### WHAT TO WORK ON
Return only those lines of the listing that hold the word "назив".
-------- INPUT MATERIAL --------
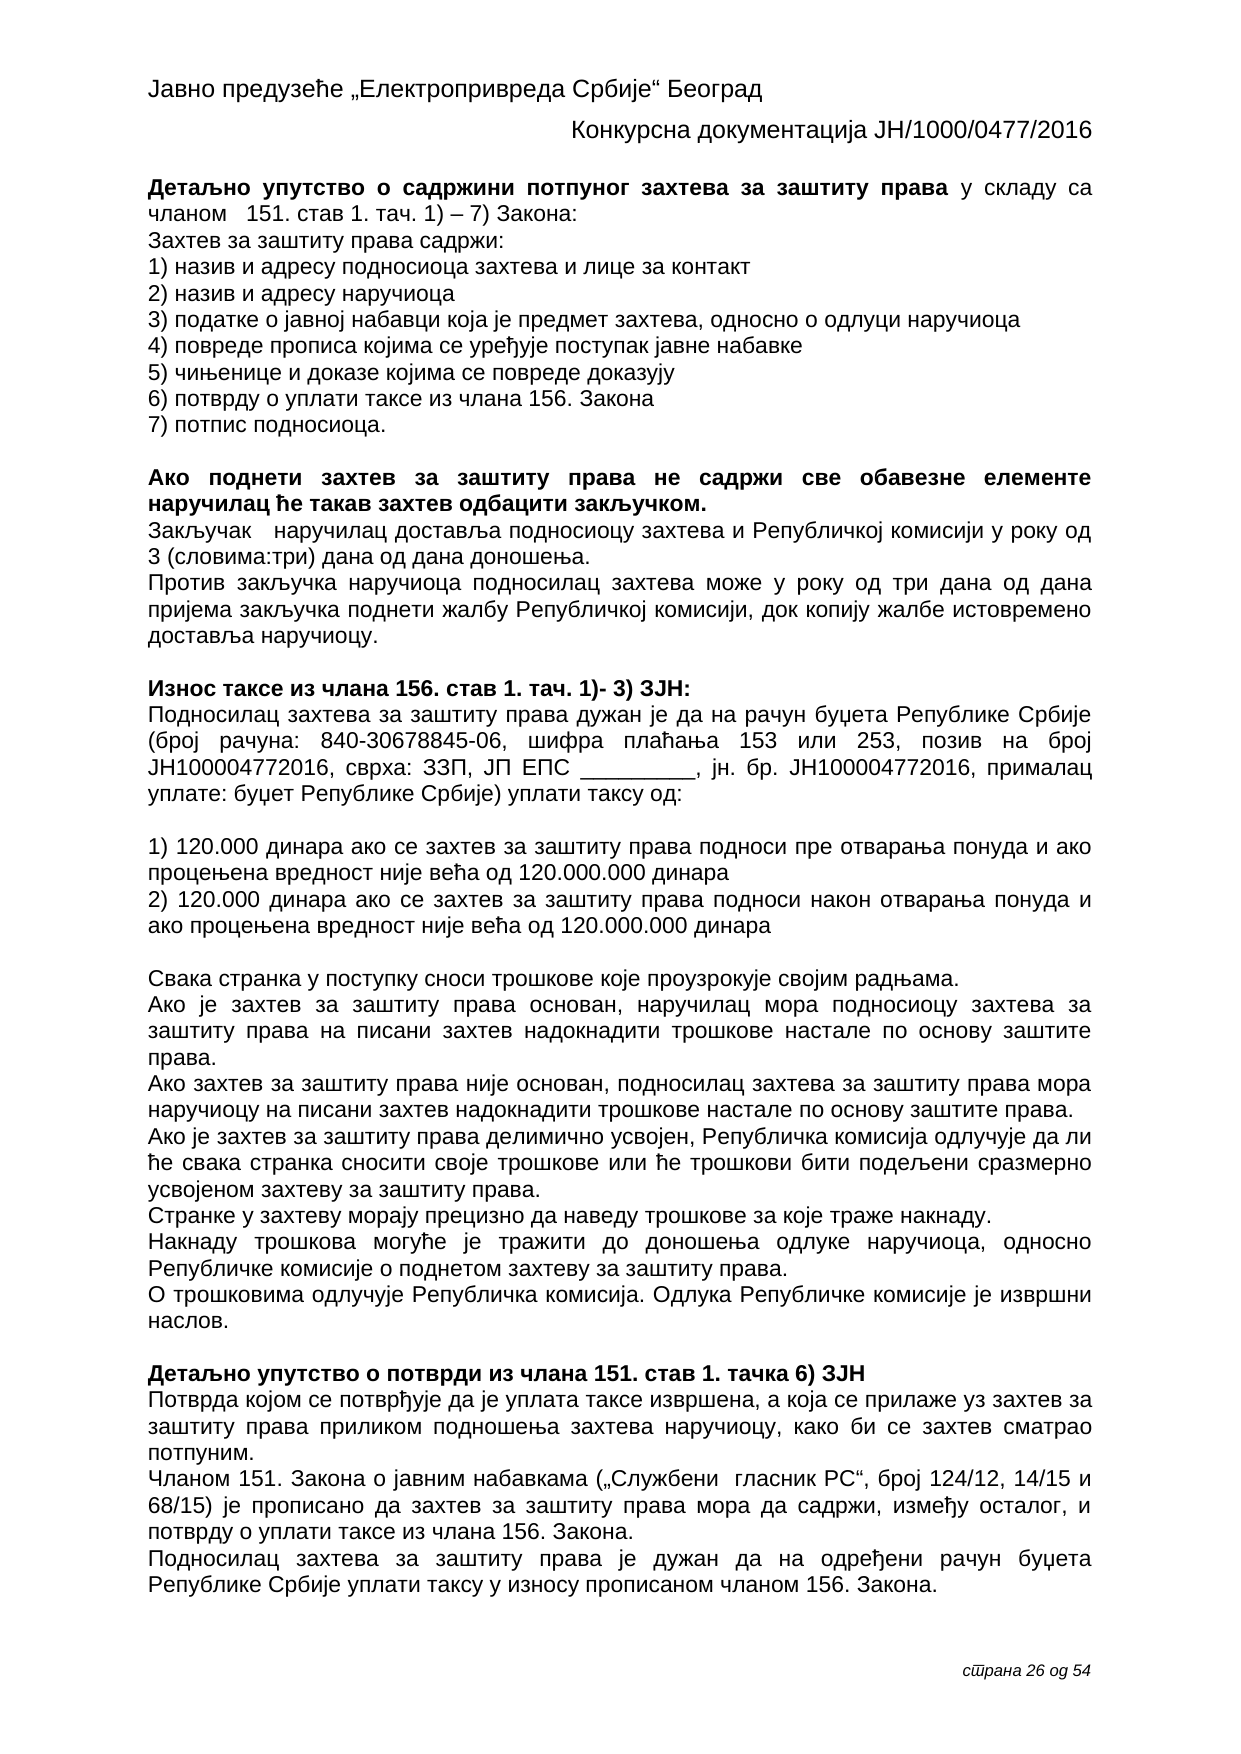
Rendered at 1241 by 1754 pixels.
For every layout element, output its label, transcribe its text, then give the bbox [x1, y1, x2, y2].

text 7) потпис подносиоца. [148, 411, 1092, 438]
text 3) податке о јавној набавци која је предмет захтева, односно о одлуци наручиоца [148, 306, 1092, 332]
text 5) чињенице и доказе којима се повреде доказују [148, 358, 1092, 385]
text Износ таксе из члана 156. став 1. тач. 1)- 3) ЗЈН: [148, 675, 1092, 701]
text Ако поднети захтев за заштиту права не садржи све обавезне елементе наручилац ће такав захтев одбацити закључком. [148, 464, 1092, 517]
text Детаљно упутство о потврди из члана 151. став 1. тачка 6) ЗЈН [148, 1360, 1092, 1386]
text 2) назив и адресу наручиоца [148, 279, 1092, 306]
text Захтев за заштиту права садржи: [148, 227, 1092, 253]
text Накнаду трошкова могуће је тражити до доношења одлуке наручиоца, односно Републичке комисије о поднетом захтеву за заштиту права. [148, 1228, 1092, 1281]
text Потврда којом се потврђује да је уплата таксе извршена, а која се прилаже уз захтев за заштиту права приликом подношења захтева наручиоцу, како би се захтев сматрао потпуним. [148, 1386, 1092, 1465]
text 1) назив и адресу подносиоца захтева и лице за контакт [148, 253, 1092, 279]
text 2) 120.000 динара ако се захтев за заштиту права подноси након отварања понуда и ако процењена вредност није већа од 120.000.000 динара [148, 886, 1092, 938]
text Детаљно упутство о садржини потпуног захтева за заштиту права у складу са чланом 151. став 1. тач. 1) – 7) Закона: [148, 174, 1092, 227]
text Ако је захтев за заштиту права основан, наручилац мора подносиоцу захтева за заштиту права на писани захтев надокнадити трошкове настале по основу заштите права. [148, 991, 1092, 1070]
text Свака странка у поступку сноси трошкове које проузрокује својим радњама. [148, 965, 1092, 991]
text Странке у захтеву морају прецизно да наведу трошкове за које траже накнаду. [148, 1202, 1092, 1228]
text 4) повреде прописа којима се уређује поступак јавне набавке [148, 332, 1092, 358]
text Подносилац захтева за заштиту права дужан је да на рачун буџета Републике Србије (број рачуна: 840-30678845-06, шифра плаћања 153 или 253, позив на број ЈН100004772016, сврха: ЗЗП, ЈП ЕПС _________, јн. бр. ЈН100004772016, прималац уплате: буџет Републике Србије) уплати таксу од: [148, 701, 1092, 807]
text Закључак наручилац доставља подносиоцу захтева и Републичкој комисији у року од 3 (словима:три) дана од дана доношења. [148, 517, 1092, 569]
text Чланом 151. Закона о јавним набавкама („Службени гласник РС“, број 124/12, 14/15 и 68/15) је прописано да захтев за заштиту права мора да садржи, између осталог, и потврду о уплати таксе из члана 156. Закона. [148, 1465, 1092, 1544]
text Против закључка наручиоца подносилац захтева може у року од три дана од дана пријема закључка поднети жалбу Републичкој комисији, док копију жалбе истовремено доставља наручиоцу. [148, 569, 1092, 648]
text Ако је захтев за заштиту права делимично усвојен, Републичка комисија одлучује да ли ће свака странка сносити своје трошкове или ће трошкови бити подељени сразмерно усвојеном захтеву за заштиту права. [148, 1123, 1092, 1202]
text Подносилац захтева за заштиту права је дужан да на одређени рачун буџета Републике Србије уплати таксу у износу прописаном чланом 156. Закона. [148, 1544, 1092, 1597]
text 1) 120.000 динара ако се захтев за заштиту права подноси пре отварања понуда и ако процењена вредност није већа од 120.000.000 динара [148, 833, 1092, 886]
text 6) потврду о уплати таксе из члана 156. Закона [148, 385, 1092, 411]
text О трошковима одлучује Републичка комисија. Одлука Републичке комисије је извршни наслов. [148, 1281, 1092, 1334]
text Ако захтев за заштиту права није основан, подносилац захтева за заштиту права мора наручиоцу на писани захтев надокнадити трошкове настале по основу заштите права. [148, 1070, 1092, 1123]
--------
### COMPLETED TASK
text 2) назив и адресу наручиоца [148, 279, 1092, 306]
text 1) назив и адресу подносиоца захтева и лице за контакт [148, 253, 1092, 279]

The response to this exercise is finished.